Donnerstag, 22. September 2011

Wir wählen keine Handwerker: wo das Nuf falsch liegt

Ja, tatsächlich, es gibt sinnvolle Gründe, Piraten zu wählen.

Zur Vorgeschichte: Sascha Lobo schrieb auf einer Website deren Namen ich nicht nennen will einen Essay zum Erfolg der Piratenpartei in Berlin. Kurz zusammengefasst: die Leute haben Piraten gewählt, weil die auch mal zugeben können, etwas nicht zu wissen. Darauf antwortete das Nuf Authentizität schön und gut…

Dabei entstand ein lesenswerter Essay, der sich inhaltlich dagegen wandte, Leute aufgrund vermeintlicher Authenzität zu wählen. Dafür benutzt sie das schöne Bild eines Hausbaus:

Nehmen wir an, ich baute ein Haus. Das Haus sollte Wände, Decken, Fenster und Treppen haben – jedoch beauftragte ich einzig einen Schreiner. Der hatte einen schicken Flyer, ist Fensterexperte und Holzdielen kann er auch verlegen. Mit dem Rest, so bedauert er, kenne er sich derzeit noch nicht so aus, er sei jedoch willens, seine Defizite aufzuholen. Das Geld zum Hausbau überweise ich ihm vorab. Irrational? Seltsam. Immerhin haben vergangenes Wochenende 129.795 BerlinerInnen genau das getan.


Dem würde ich beim direkten Hausbau zustimmen. Allerdings leben wir nicht im direkten sondern im repräsentativen Hausbau. Die Handwerker (die Verwaltung..) entzieht sich der Wahl, wir wählen nur einen Abgesandten, der dann die Handwerker beaufsichtigen und unsere Interessen vertreten soll.

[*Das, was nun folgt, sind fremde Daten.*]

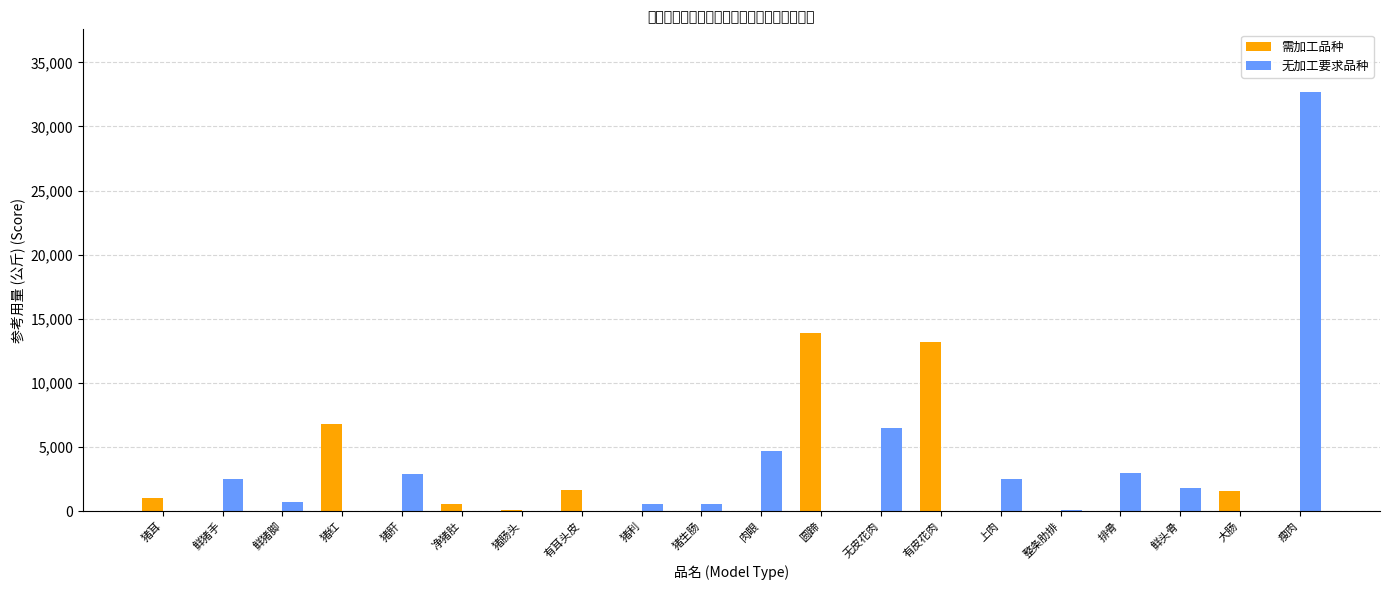

At which category is the sum across all series the highest?

瘦肉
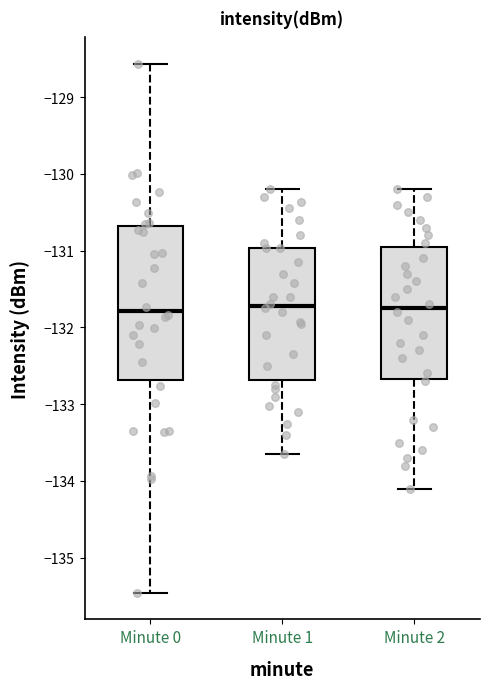

Comparing the boxes themselves (not the whiskers), which one is the tallest?

Minute 0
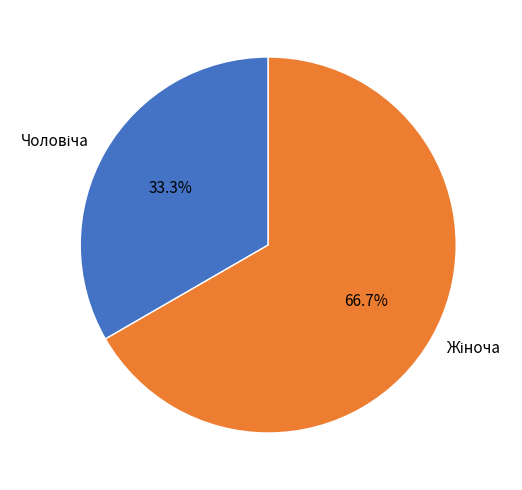

Does any single category account for the majority?

Yes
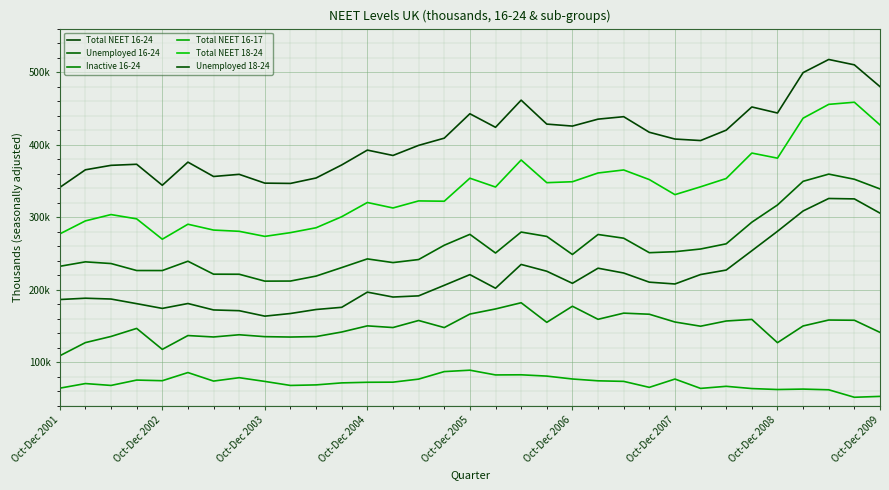

Reading left to right, list all the values displayed in this chart.

Total NEET 16-24: 340934.3	365269.1	371417.4	372893.5	343939.6	375847.0	356051.6	359010.5	346878.4	346484.5	353975.0	371979.3	392436.1	385038.4	398953.0	408903.8	442573.1	423880.1	461318.3	428293.3	425568.0	435131.3	438518.9	417036.3	407683.7	405607.8	419941.0	451931.7	443583.9	499297.4	517410.1	510007.9	479947.9
Unemployed 16-24: 232172.8	238316.1	235991.5	226361.7	226317.3	239177.5	221326.0	221233.9	211724.3	211842.3	218697.0	230418.7	242395.8	237304.7	241509.9	261224.5	276252.7	250514.9	279397.8	273391.8	248474.8	276045.1	270936.5	250953.1	252325.6	256038.5	263191.8	293005.9	316736.8	349390.1	359320.4	352233.9	338896.8
Inactive 16-24: 108761.5	126953.0	135425.9	146531.8	117622.3	136669.5	134725.6	137776.5	135154.2	134642.3	135278.0	141560.5	150040.4	147733.8	157443.1	147679.4	166320.4	173365.2	181920.5	154901.6	177093.2	159086.3	167582.4	166083.2	155358.1	149569.3	156749.2	158925.7	126847.1	149907.3	158089.7	157774.0	141051.0
Total NEET 16-17: 64110.1	70463.0	67889.6	75274.5	74390.9	85645.2	73900.1	78570.8	73421.3	67877.3	68633.2	71405.3	72244.5	72409.5	76600.5	86970.2	88903.7	82377.8	82546.8	80769.1	76762.4	74250.8	73480.4	65241.6	76686.0	63792.7	66673.9	63573.8	62262.1	62842.8	61878.3	51558.2	52784.9
Total NEET 18-24: 276824.1	294806.1	303527.8	297619.0	269548.7	290201.7	282151.5	280439.7	273457.2	278607.2	285341.7	300574.0	320191.6	312628.9	322352.5	321933.7	353669.3	341502.3	378771.5	347524.3	348805.5	360880.5	365038.5	351794.7	330997.7	341815.1	353267.1	388357.8	381321.8	436454.6	455531.8	458449.6	427163.0
Unemployed 18-24: 186351.9	188167.7	187044.5	180668.6	174119.9	180860.3	171994.2	170963.9	163451.6	167079.8	172595.5	175625.1	196562.1	189805.9	191418.5	205954.6	220693.5	201933.2	234740.4	225375.5	208714.0	229555.0	222933.0	210303.6	207809.1	220830.5	226998.4	253635.5	280433.9	308471.3	325714.3	325147.2	305480.3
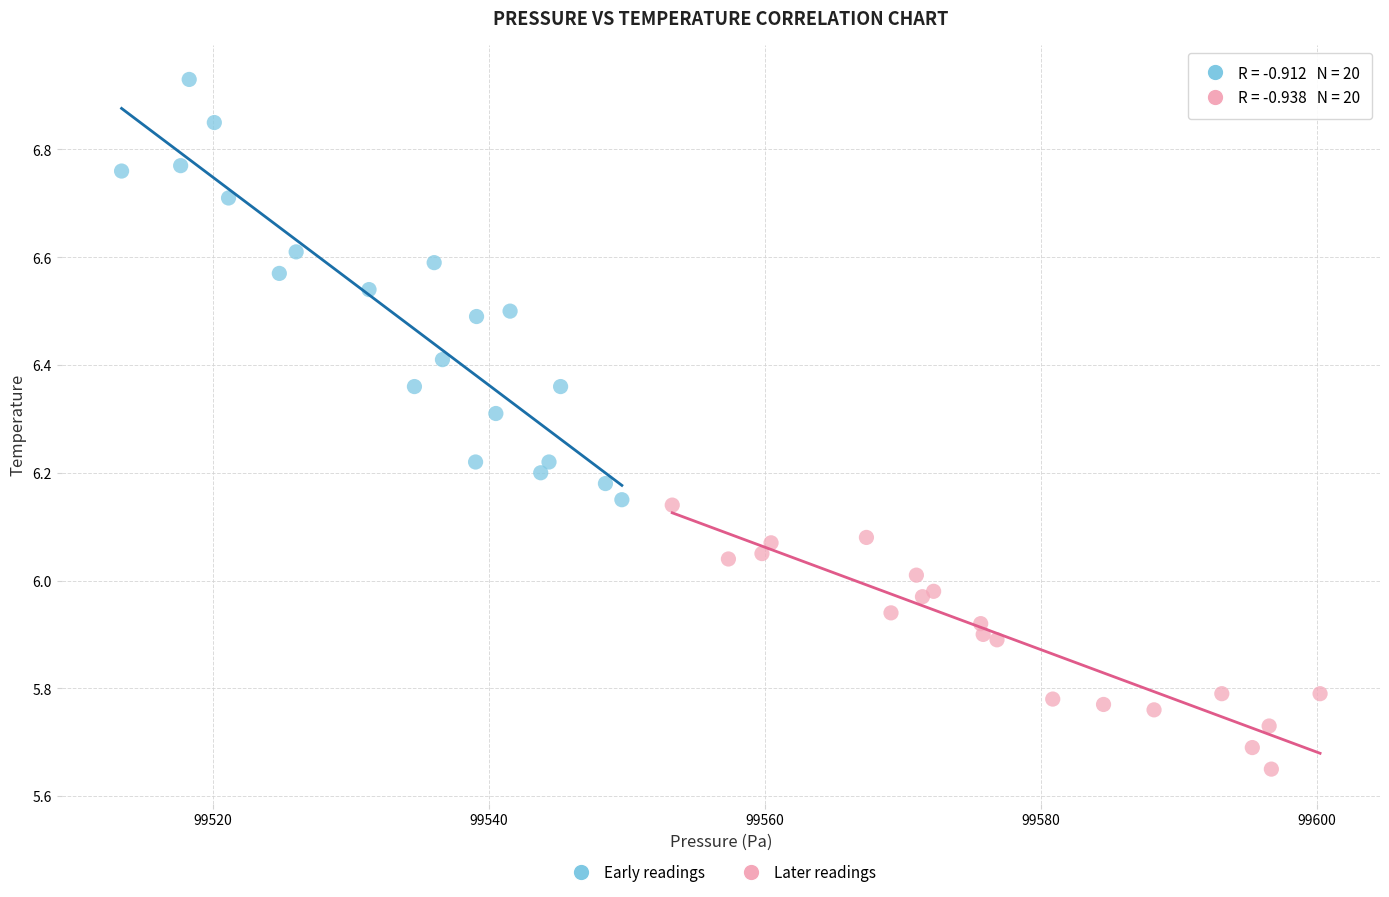

Which series reaches the maximum Y coordinate?

Early readings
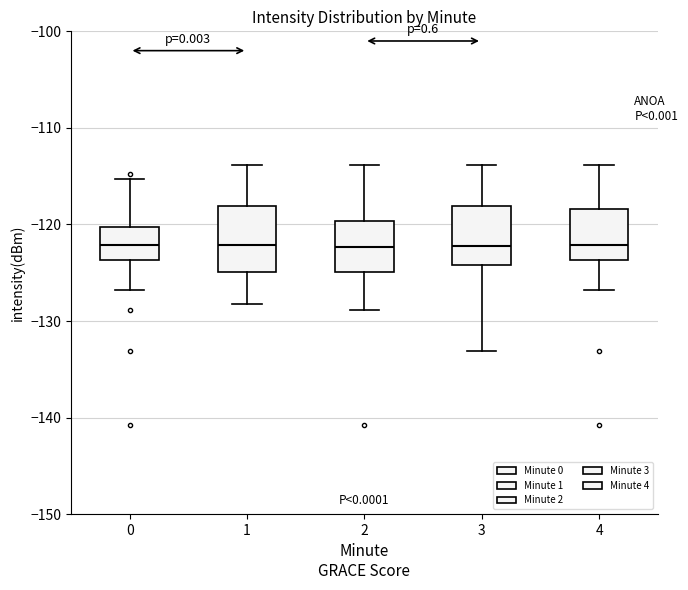

Reading left to right, transcribe this box plot: for each box, give where its median line is, the range the box spans, and where its two whiskers end, as read against the y-axis. The values are not printed on the chart, so give them approximately, as read against the axis.

0: median -122, box -124 to -120, whiskers -127 to -115
1: median -122, box -125 to -118, whiskers -128 to -114
2: median -122, box -125 to -120, whiskers -129 to -114
3: median -122, box -124 to -118, whiskers -133 to -114
4: median -122, box -124 to -118, whiskers -127 to -114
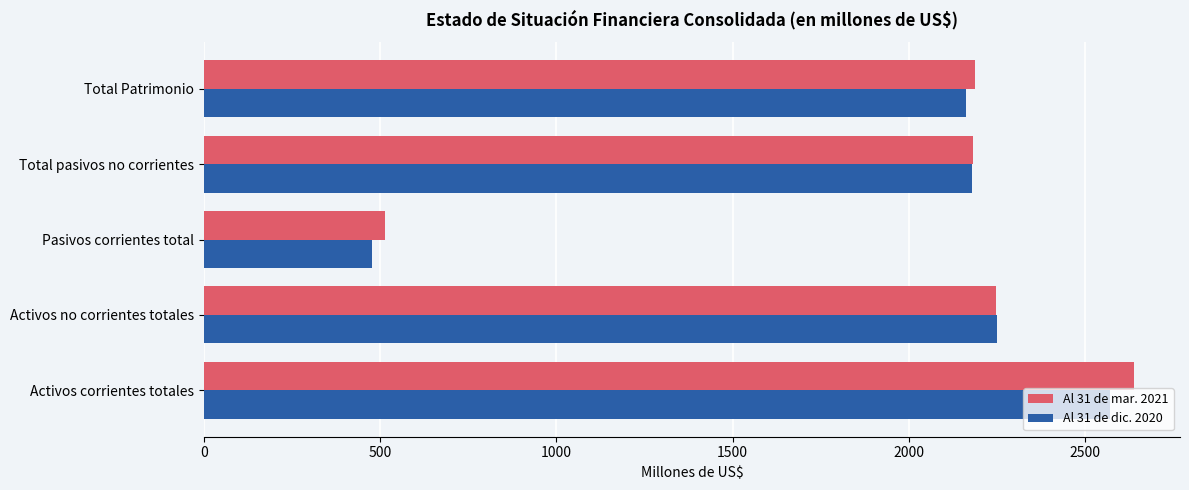

What is the maximum value for Al 31 de dic. 2020?

2569.3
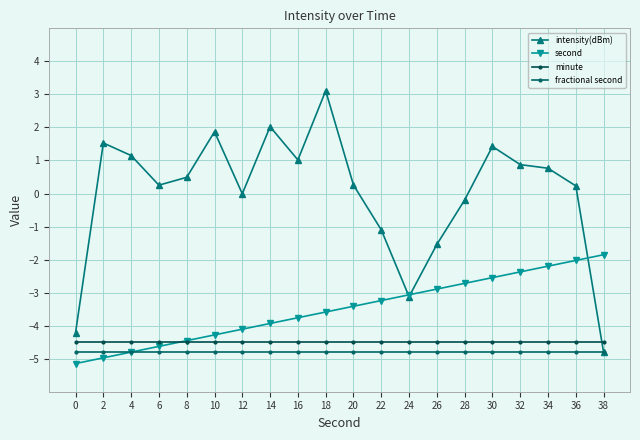

How many lines are shown in the chart?

4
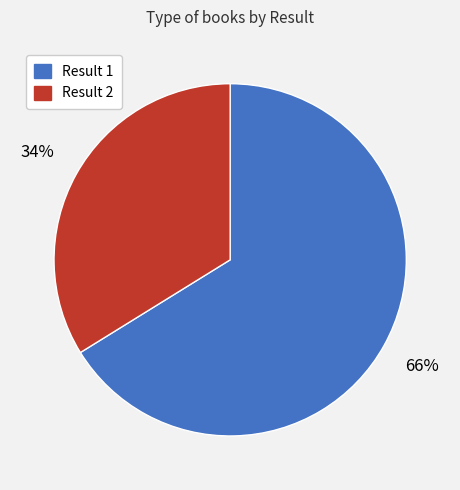

To the nearest percent, what is the difference between the largest and smallest slice percentages?

32%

Und wenn wir da vor der Wahl schauten gab es einen ganzen Haufen ähnlicher Leute, die alle so halbwegs kompetent wirkten. Die waren aber auch sehr von sich eingenommen, haben die anderen schlecht gemacht, schienen mit allen Handwerkern in engster Verbrüderung zu leben, und hatten zu allem Unglück auch noch Vorstellungen vom fertigen Haus, die den meinen so gar nicht entsprachen.

Bergtierpark Erlenbach Rast- und Spielplatz

Und dann war da der komische Typ am Rande der Siedlung, der voller Enthusiasmus mit einem Hammer und einem Do-it-Yourself-Buch wild vor sich hingewerkelt hat? Und Heidewitzka, er hatte zwar noch keine klaren Vorstellungen vom fertigen Haus, aber seine ungefähren Ideen klangen so ähnlich wie meine. Aber ob den die Handwerker ernst nehmen? Ob er beurteilen kann was sie machen? Ob er ihnen sinnvolle Arbeitsanweisungen geben kann? Andererseits: immerhin brennt er wohl nicht mit meinen Bauausgaben und den Handwerkern zusammen auf die Bahamas durch.

Ich vermute so ähnlich sind die Piratenstimmen zusammengekommen. Anderer fanden beide Optionen blöd und blieben zu Hause. Wieder andere finden die ganze Idee mit der Bauaufsicht blöd, wollen sie abschaffen, und selber Hämmern. Die schreiben dann "Nieder mit dem System" auf die Wahlzettel.



2 Kommentare:

rebhuhn hat gesagt…

das gefällt mir ziemlich gut. eine eigene meinung habe ich aber noch immer nicht, verstehe diesen artikel auch nur als neutrale beschreibung des 'ist'. bzw. des 'wie kam das?!' ;).

dirk franke hat gesagt…

Einige der diversen Gedanken, die mir in der Wahlkabine zwischen "Wahlzettel anzünden" und "Wowereit wählen" kamen, aber vielleicht einer, der interessanter für die Leser ist, als viele andere der Gedanken dort.

Wobei ich als Politikwissenschaftler ja eh erfolgreich gehirngewaschen wurde, um zu denken, dass meine eigene einzelne Stimme sowieso komplett bedeutungslos ist. Weshalb ich dann vor allem so wähle, dass ich mich danach besser fühle.